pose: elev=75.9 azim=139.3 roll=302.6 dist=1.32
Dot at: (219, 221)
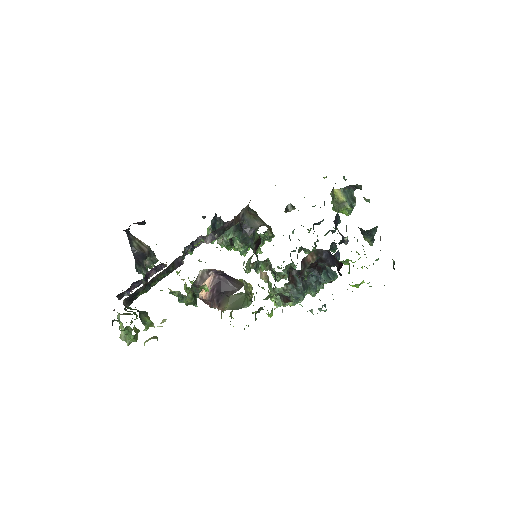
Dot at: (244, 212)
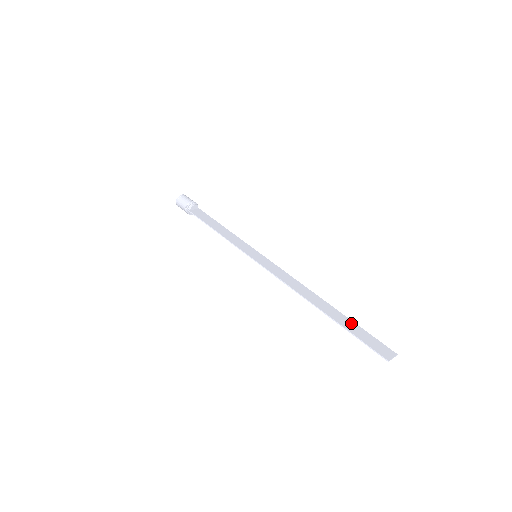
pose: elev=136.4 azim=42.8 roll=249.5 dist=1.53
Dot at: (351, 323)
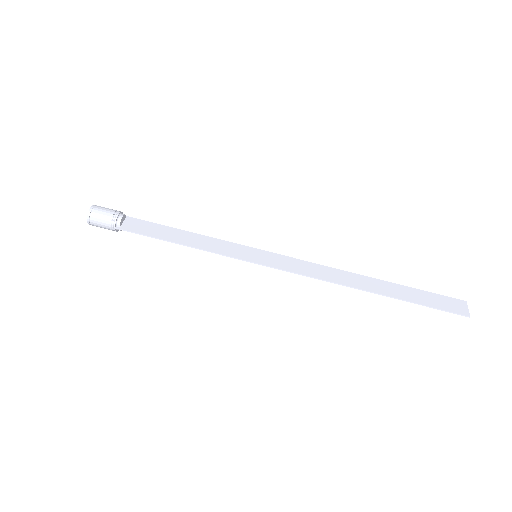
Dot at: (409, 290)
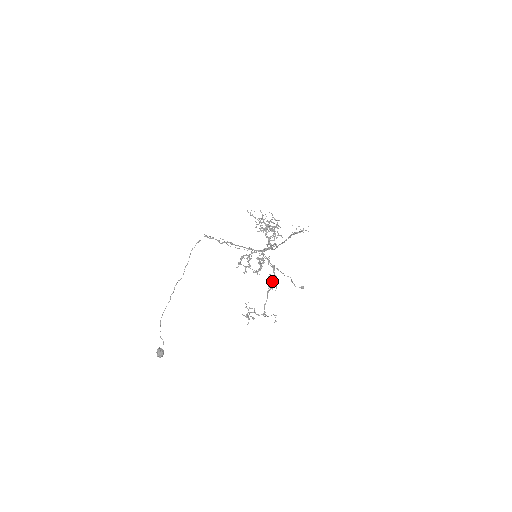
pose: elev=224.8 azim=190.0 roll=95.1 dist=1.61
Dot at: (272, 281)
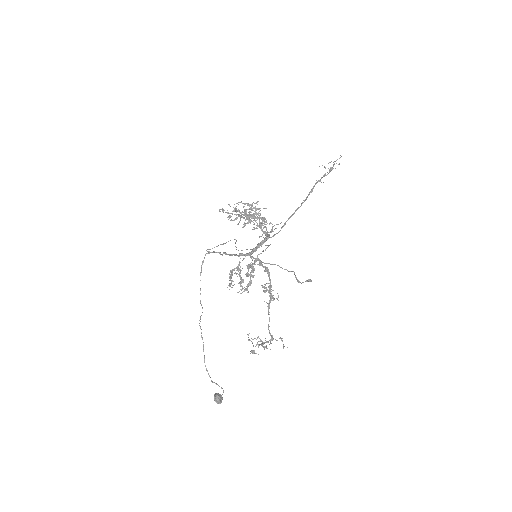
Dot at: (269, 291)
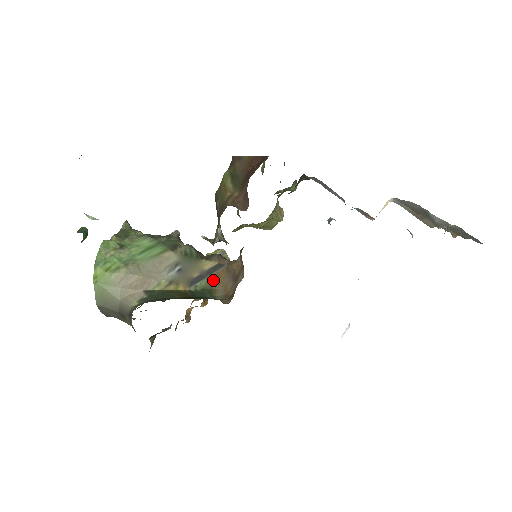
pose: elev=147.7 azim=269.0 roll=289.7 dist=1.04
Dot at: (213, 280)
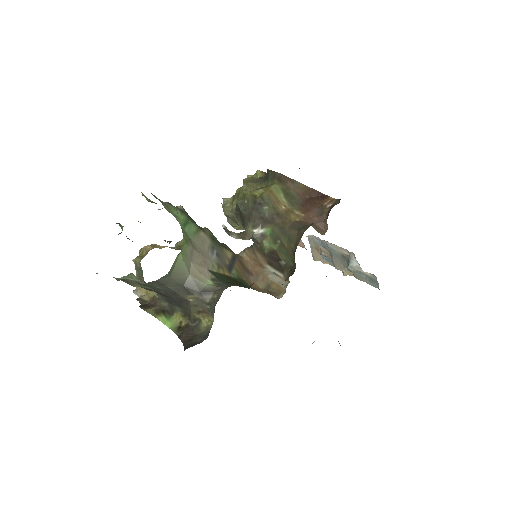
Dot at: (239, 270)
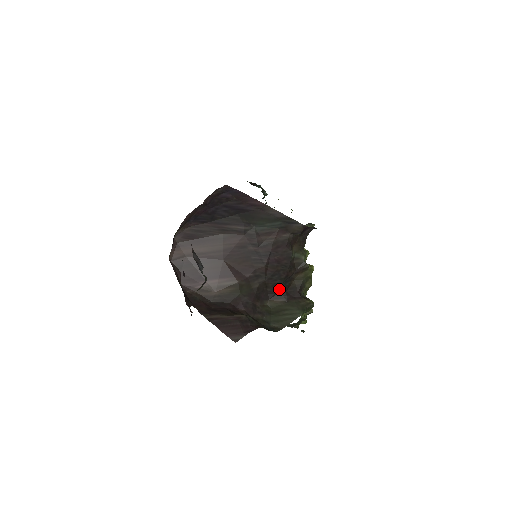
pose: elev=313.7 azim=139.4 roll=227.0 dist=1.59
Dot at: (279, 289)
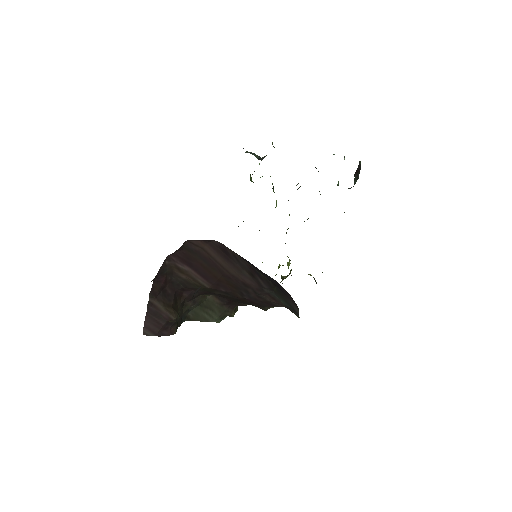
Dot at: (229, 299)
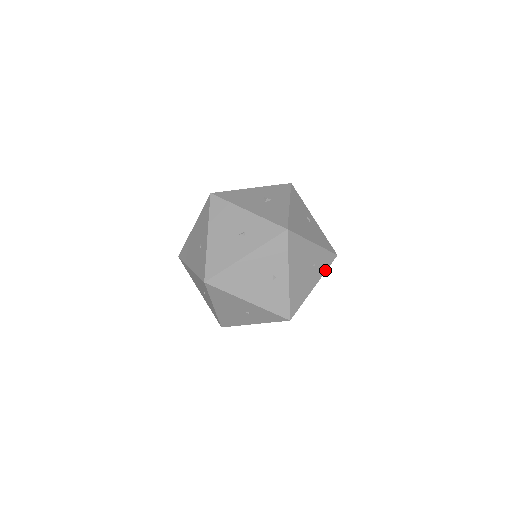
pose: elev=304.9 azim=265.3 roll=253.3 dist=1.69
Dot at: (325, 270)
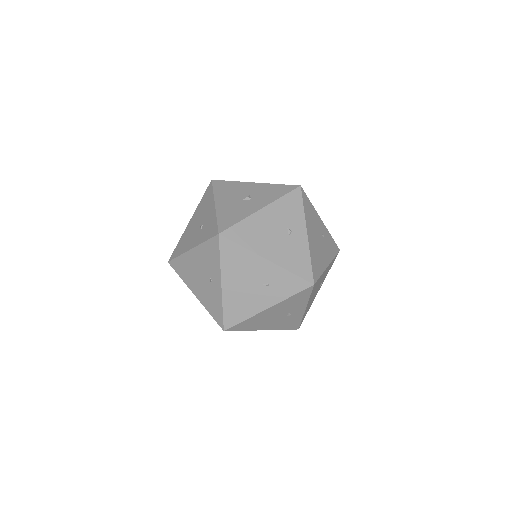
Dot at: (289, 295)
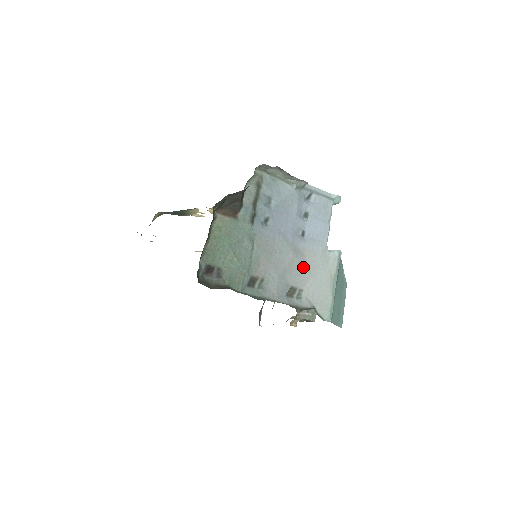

======

#### Task goal
Can you write out all the items above again, shifting both coordinates of each answer's dot in the second view by -109 and keeping everything else as it is? Leave the pictures out.

#### The result
pose: elev=75.9 azim=139.3 roll=302.6 dist=1.32
Dot at: (219, 221)
Dot at: (135, 103)
pose: elev=136.4 azim=42.8 roll=249.5 dist=1.53
Dot at: (351, 323)
Dot at: (300, 181)
pose: elev=224.8 azim=190.0 roll=95.1 dist=1.61
Dot at: (272, 281)
Dot at: (160, 182)
pose: elev=147.7 azim=269.0 roll=289.7 dist=1.04
Dot at: (213, 280)
Dot at: (130, 161)
pose: elev=313.7 azim=139.4 roll=227.0 dist=1.59
Dot at: (279, 289)
Dot at: (120, 190)
pose: elev=304.9 azim=265.3 roll=253.3 dist=1.69
Dot at: (325, 270)
Dot at: (180, 186)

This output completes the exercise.